Pseurotin A is a secondary metabolite of Aspergillus.

==Biosynthesis==
The gene cluster responsible for the biosynthesis of Pseurotin A was predicted by deletion and overexpression of polyketide synthase nonribosomal peptide synthetase hybrid enzyme gene, PsoA. While it is unknown how the azaspirocyclic core of the pseurotin family of natural products is made, the post polyketide synthase modifications are known. In-vivo and in-vitro studies showed the unique mechanism involved in the modification enzymes PsoC, PsoD, PsoE, and PsoF. PsoD codes for a cytochrome P450, which is responsible for oxidizing the benzyl carbon (C17) to the conjugated ketone.
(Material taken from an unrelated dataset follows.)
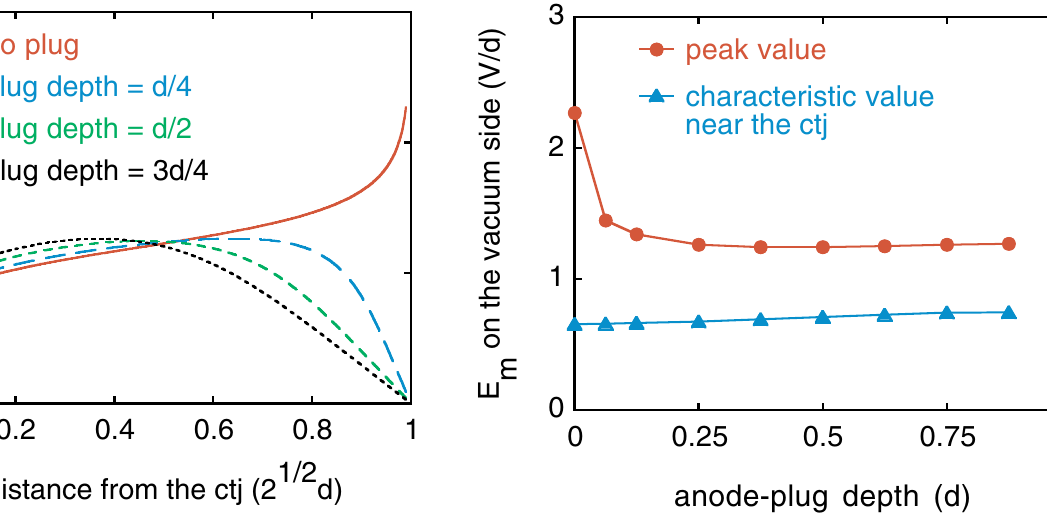
FIG. 9. (Color) The peak value of E on the vacuum side of an m idealized 2D 45 (cid:1) vacuum-insulator interface, as a function of anode-plug depth. The figure assumes that the dielectric constant of the insulator " (cid:8) 2 : 55 . (When the depth is equal to 0, we plot near the anode triple junction.) the characteristic value of E m near the cathode Also plotted is the characteristic value of E m triple junction. The fields are given in units of V=d , where V is the voltage across the insulator and d is the insulator thickness as defined by Fig. 1.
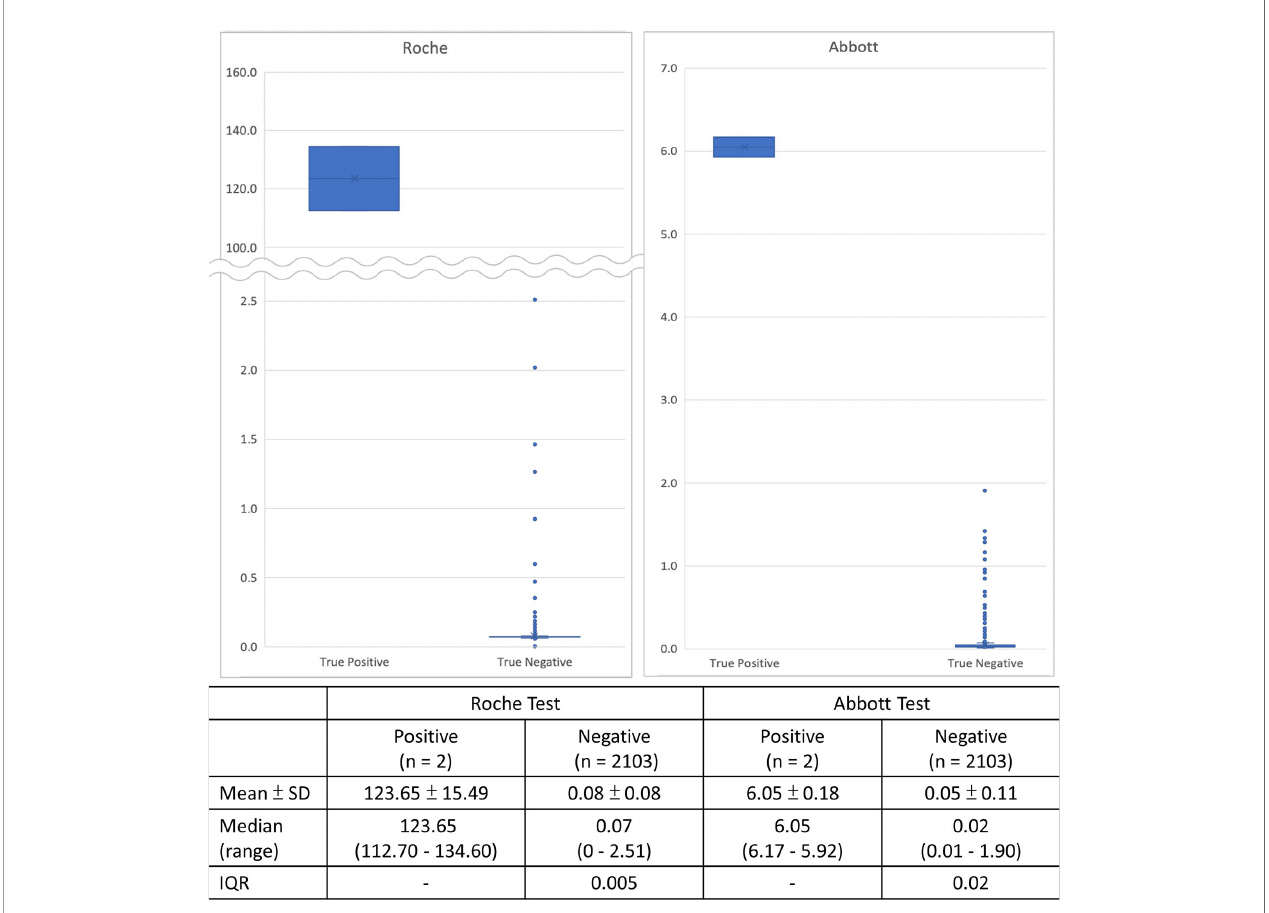
FIGURE 4 | Distribution of serological test results of the 2,105 seroprevalence study participants of the two automated chemiluminescent immunoassays, strati fi ed by fi nal positive and negative interpretation from combining the results of the recom Line SARS-CoV-2 IgG line immunoassay and the three lateral fl ow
PsoC codes for a methyltransferase, which methylates the tertiary alcohol closest to the benzoyl moiety on C8. PsoE is predicted to be a glutathione S-transferase gene, and isomerizes the C=C bond furthest down the tail from the E stereoisomer to the Z stereoisomer. PsoF is unique in that its gene is encoded separate from the pseurotin gene cluster and is responsible for the epoxidation of the trans double bond that remains in the tail. This epoxide is spontaneously hydrolyzed by either an SN2 mechanism to form pseurotin A, or by an SN2’ mechanism to form pseurotin D.